Monday, July 7, 2008

Trading Tip: Ditch TIPS

This post first appeared on Minyanville.

Given the opportunity to bet on inflation 12 months ago, most investors would have fired up the Delorean without so much as a second thought.

Treasury Inflation Protected Securities, or TIPS, are designed to keep pace with inflation as measured by the Consumer Price Index, or CPI. The $500 billion market had once been considered a safe place to sock away funds as a hedge against higher prices. Amidst a barrage of screaming headlines about record oil and food prices, it may therefore seem strange that money managers are advising clients to bail on TIPS.

Bloomberg reports
that Morgan Stanley (MS) and FTN Financial, a division of First Tennessee Bank, are suggesting clients move money invested in TIPS to securities that offer a better hedge against higher prices. Investors should bet on derivatives whose value is based on inflation expectations, rather than on the government’s shoddy data. They contend the methodology used to calculate the CPI doesn’t accurately reflect the true rate of inflation.

To Minyanville readers, this shouldn’t come as much of a surprise; Professors Mauldin and Depew have discussed the shortcomings of the CPI at length.

A primary criticism of the CPI is that it doesn’t properly account for fluctuations in food and energy prices. Historically, fuel and food have been more volatile than other consumer goods, so the Bureau of Labor Statistics (BLS) -- the government body tasked with tabulating the CPI each month -- strips out those costs to arrive at its “core” or headline CPI number.

The BLS also juggles the basket of goods used to calculate the CPI, which many contend allows it to distort the inflation rate. By swapping out expensive goods for cheap ones, it’s pretty easy to keep the most widely watched measure of inflation low - even while prices are obviously soaring.

A second factor that’s led investment advisers to steer clients away from TIPS is a divergence between the inflation expected by consumers and that reported by the government. Consumer sentiment readings indicate fear of higher prices, while traders betting on TIPS expect inflation to moderate over the next few years.
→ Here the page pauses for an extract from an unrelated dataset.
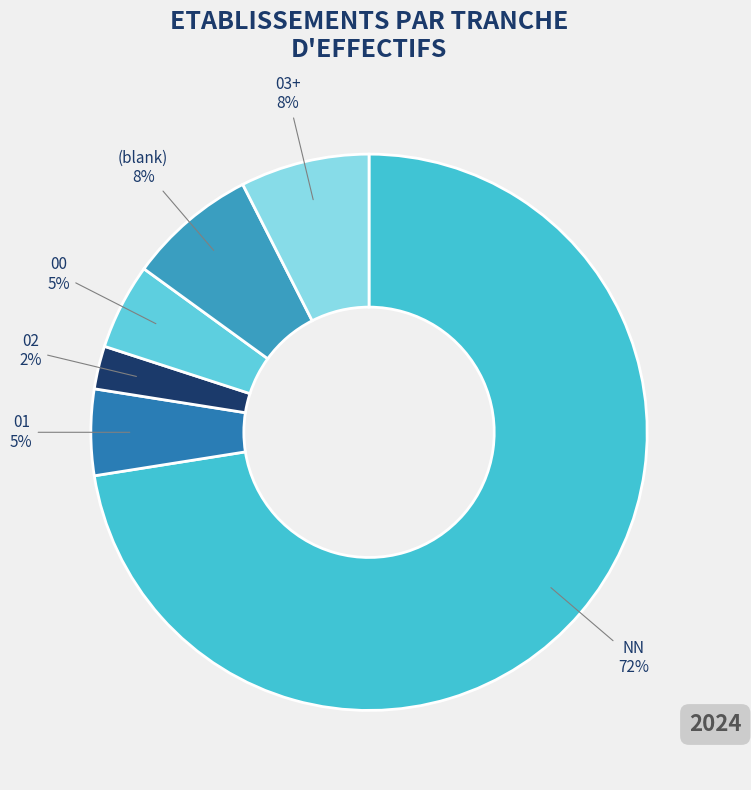

True or false: 02 accounts for 29% of the total.

False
Some say this is just another sign of traders’ lack of faith in government data. Others, however, argue that inflationary pressures are actually decreasing as the credit crunch forces firms like Citibank (C), Merrill Lynch (MER) and General Motors (GM) to de-leverage.

Traders may be getting ahead of the curve: The debate highlights the importance of inflation expectations and their impact on consumer behavior.

If a rational consumer believes gas will be more expensive tomorrow than it is today, he'll make sure to swing by the Exxon-Mobil (XOM) station on his way home from work. If his view is the same tomorrow, he should fill up again - since prices will just be higher the following day.

This type of behavior leads to unnaturally high demand, as consumers shift purchases forward, pressuring supply. Increased demand coupled with dwindling supply means higher prices, which fuel more inflation expectations, pushing prices up even further.

Wash, rinse, repeat.

At some point, however, consumers are forced to give up; they simply run out of money.

The best cure for high prices may be high prices
. As shoppers trade down, cut back and stash away their pennies for that inevitable rainy day, demand will diminish - and consumers will have no choice but to figure out how to get by on less.